Again, he says his tears do not embarrass him. "I'm proud of who I am, and that's just the way I'm made up. I suppose in a dressing room it's not something you want to do, but sometimes, you know . . ." He trails off.
At times the way Hick was managed seemed to verge on the vindictive. During the 1994-5 Ashes tour, when he was 98 not out and battling his way back into form against Australia in Sydney, Atherton declared, accusing him of scoring too slowly. Two years ago Hick told me "I regard Athers as a good friend, but I wouldn't have minded a good thump at him."
I ask him if Atherton ever apologised. No, he says, he doesn't want to go there; the past is the past.
But does he think there were people in the England set-up who actually wanted him to fail? "I don't know. I wouldn't like to answer that question if I felt it . . ."
Did he become phobic about playing for England? "No, not at all." He smiles. "I always enjoyed the game. Sometimes things didn't go well, but I always enjoyed being out there.
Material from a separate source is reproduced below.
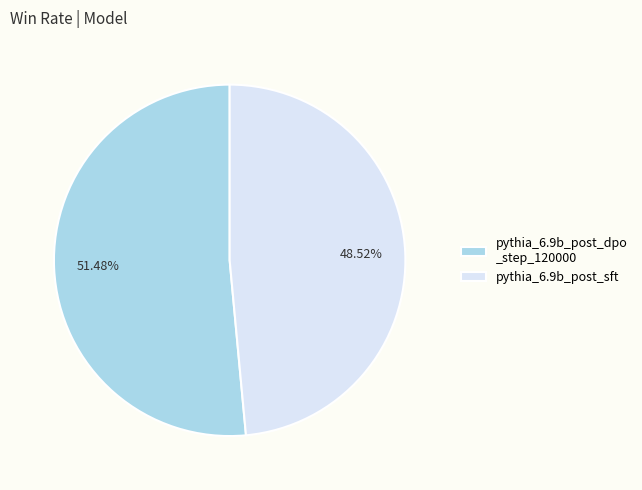

Which has a higher value, pythia_6.9b_post_sft or pythia_6.9b_post_dpo _step_120000?

pythia_6.9b_post_dpo _step_120000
In the end, it's sport, it's not life and death." He says his favourite innings for England was the 40 he scored in Karachi to help England clinch the series against Pakistan in December 2000.
When we last met, Hick said he was beginning to think about life after cricket, to mull over a few business ideas. He is still nowhere near making a decision. Yes, he's doing a coaching course and, yes, he knows he won't be going back to Zimbabwe (his parents live in Harare), but retirement does not even seem to be on his radar. When pressed, he admits he still has a few records in sight.
"I think I need two or three more hundreds to come up towards Hutton and Gooch, so it would be nice to get another couple this year."
No one playing cricket today is in sight of Hick's number of hundreds. Indeed, it has been suggested he may be the last player to score 100 hundreds because so much Test cricket is played these days. "Well, I think Ramprakash may be close," he says. "He's in his early 70s now." Which only goes to show how obsessed Hick is with records.
The rain turns into a storm. He rushes me out of the pavilion, through the changing room and into the physio's room. Look Graeme, I say, you know I'll end up calling for your recall to the England one-day team in this article. He grimaces. "Ah no, don't do that." Really, you don't want me to? "Ah, don't do that, nah." Why not? "It's past. It won't happen."
Does he think I'll look like a plonker if I say he should be back in the one-day team? "Well, I'll look at it and think, 'Ah shit, that plonker has written that.'" He grins. "So please don't. That's past now."
I ask Hick if he can now look at his career and celebrate his achievements, rather than dwell on his failures.
"The England question is easy to answer because clearly I've moved on from that," he says. "If you'd asked me the question four years ago I would have ummed-and-aahed a bit, but I'm pretty realistic. I know there's been a few disappointing times, but I look back and see what I've done and think, well, it's not all bad."
A lovely smile spreads across his face. "I mean, I got a letter from a chap a few days ago. His father had passed away, and he just thanked me on behalf of his father for all the pleasure I had given while his dad had been sitting as a Worcester member. And I think, well, you know, is life all bad? I must have done something."